It's nonsense of course. Companies should (in my opinion) shoulder their fair share of tax because otherwise that burden falls disproportionately on individual income tax.

[1] https://en.wikipedia.org/wiki/Dutch_Sandwich

3 comments

Your information is outdated -- Double Irish is no longer applicable according to your own source since 2010.
No, it’s much more complicated than that. If you scroll a bit further:

> After pressure from the EU,[22] the Double Irish BEPS tool was closed to new users in 2015,[citation needed] however, new Irish BEPS tools were created to replace it:[23][24]

Not only do the original evaders get to continue doing it, they’ve also found new loopholes already.

Right. Also I wasn't trying (nor am I equipped) to give some kind of current guide to tax dodging. I was explaining the basic sort of thing people do. The specifics change all the time because there is a sort of whack-a-mole that tax authorities try to play to get people to pay and people pay ever more and more inflated fees to various accountants and tax "planning" experts for ever more byzantine and artificial schemes of one kind or another.

My own experience with tax experts has left me pretty jaded about tax advice. It seems to me that often these companies have maybe 1 dude who actually understands tax and an army of people with powerpoint going out selling the "solution". I had a complex tax situation when setting up a business in the UK and US and got tax advice from one of the big four firms not to dodge tax but to make sure I understood the US system correctly and was paying everything I should. I paid so much tax that I got investigated in both the UK and US because they thought there must be some sort of fiddle because I seemed to be paying way more than I sholud be (this was what I told the accountants).

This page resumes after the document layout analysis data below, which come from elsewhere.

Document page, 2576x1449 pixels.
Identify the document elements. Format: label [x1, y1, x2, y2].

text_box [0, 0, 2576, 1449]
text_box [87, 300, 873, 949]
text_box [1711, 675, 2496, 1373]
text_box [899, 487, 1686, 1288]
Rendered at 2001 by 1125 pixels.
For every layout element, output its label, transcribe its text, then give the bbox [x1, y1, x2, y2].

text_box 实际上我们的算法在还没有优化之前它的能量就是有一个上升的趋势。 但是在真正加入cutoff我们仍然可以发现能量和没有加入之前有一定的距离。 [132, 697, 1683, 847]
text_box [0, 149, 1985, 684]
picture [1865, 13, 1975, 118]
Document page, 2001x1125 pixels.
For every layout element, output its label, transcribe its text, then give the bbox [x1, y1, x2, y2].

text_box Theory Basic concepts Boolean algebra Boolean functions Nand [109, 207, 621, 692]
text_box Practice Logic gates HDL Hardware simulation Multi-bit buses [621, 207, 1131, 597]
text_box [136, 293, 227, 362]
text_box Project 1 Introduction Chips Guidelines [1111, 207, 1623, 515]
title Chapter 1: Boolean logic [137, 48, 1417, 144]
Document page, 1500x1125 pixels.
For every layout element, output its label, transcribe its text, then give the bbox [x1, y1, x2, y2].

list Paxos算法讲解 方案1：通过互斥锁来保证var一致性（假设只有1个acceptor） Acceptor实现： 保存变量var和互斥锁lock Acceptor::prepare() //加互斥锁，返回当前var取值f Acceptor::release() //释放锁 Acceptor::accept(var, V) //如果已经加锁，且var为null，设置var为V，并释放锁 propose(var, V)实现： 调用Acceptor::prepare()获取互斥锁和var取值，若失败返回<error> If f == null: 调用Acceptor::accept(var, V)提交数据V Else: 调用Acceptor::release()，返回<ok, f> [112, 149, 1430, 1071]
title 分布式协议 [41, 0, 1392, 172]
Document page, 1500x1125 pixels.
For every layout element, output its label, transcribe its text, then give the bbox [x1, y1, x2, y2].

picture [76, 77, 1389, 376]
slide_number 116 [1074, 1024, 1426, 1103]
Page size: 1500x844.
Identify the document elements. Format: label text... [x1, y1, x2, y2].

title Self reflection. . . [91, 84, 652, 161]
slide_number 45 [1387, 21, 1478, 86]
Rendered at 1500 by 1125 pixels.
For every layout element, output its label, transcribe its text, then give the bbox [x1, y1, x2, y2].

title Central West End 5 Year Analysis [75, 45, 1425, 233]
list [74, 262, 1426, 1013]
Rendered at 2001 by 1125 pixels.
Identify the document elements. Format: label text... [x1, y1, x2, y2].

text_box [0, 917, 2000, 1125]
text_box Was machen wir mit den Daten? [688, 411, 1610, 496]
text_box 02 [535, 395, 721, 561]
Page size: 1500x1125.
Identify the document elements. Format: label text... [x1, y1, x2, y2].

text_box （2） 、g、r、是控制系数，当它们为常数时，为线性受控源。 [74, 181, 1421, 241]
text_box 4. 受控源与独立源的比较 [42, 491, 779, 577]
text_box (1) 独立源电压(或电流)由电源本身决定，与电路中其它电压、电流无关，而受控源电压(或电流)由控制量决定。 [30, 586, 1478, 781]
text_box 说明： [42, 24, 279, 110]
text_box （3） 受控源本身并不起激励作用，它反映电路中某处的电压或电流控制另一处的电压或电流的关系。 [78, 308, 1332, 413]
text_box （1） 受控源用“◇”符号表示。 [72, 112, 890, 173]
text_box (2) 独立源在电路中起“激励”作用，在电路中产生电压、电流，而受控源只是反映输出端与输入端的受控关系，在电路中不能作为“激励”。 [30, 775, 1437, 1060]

I ended up getting rebates from the IRS and from the UK HMRC after the investigations but it took a couple of years to get it all sorted out.

It's like eruv. The loophole was planted there for us mortals to find and use it
None of these tax "planning" schemes are available anymore.

Moreover, tax authorities have increasingly taken the position that the use of these planning methods constitutes tax evasion. The Dutch Sandwich and Double Irish were grandfathered in (meaning, not treated as criminal tax evasion) but a company utilizing similar schemes today would ultimately result in one or more of their executives spending time in jail.

Critically, most of tax law is actually regulation that implements statutes. Tax planning schemes that satisfy the technical letter of regulations but which violate the plain intent of the written statute can, and have, been deemed illegal years or even decades later (see, for example, the Bermudan tax loss harvesting scheme), and this has repeatedly passed constitutional muster.

What’s the rationale for double taxing corporate profits vs other types?
No rationale for that, but likewise no rational reason that corporates sholud be able to use multinational structures to completely avoid tax, which is what these planning structures are all about. Typically there are inter-company transfer pricing arrangements that mean that the companies in the taxed jurisdictions pay fees to each other so their profits are minimised and as much profit as possible is expatriated to low- or no-tax jurisdictions.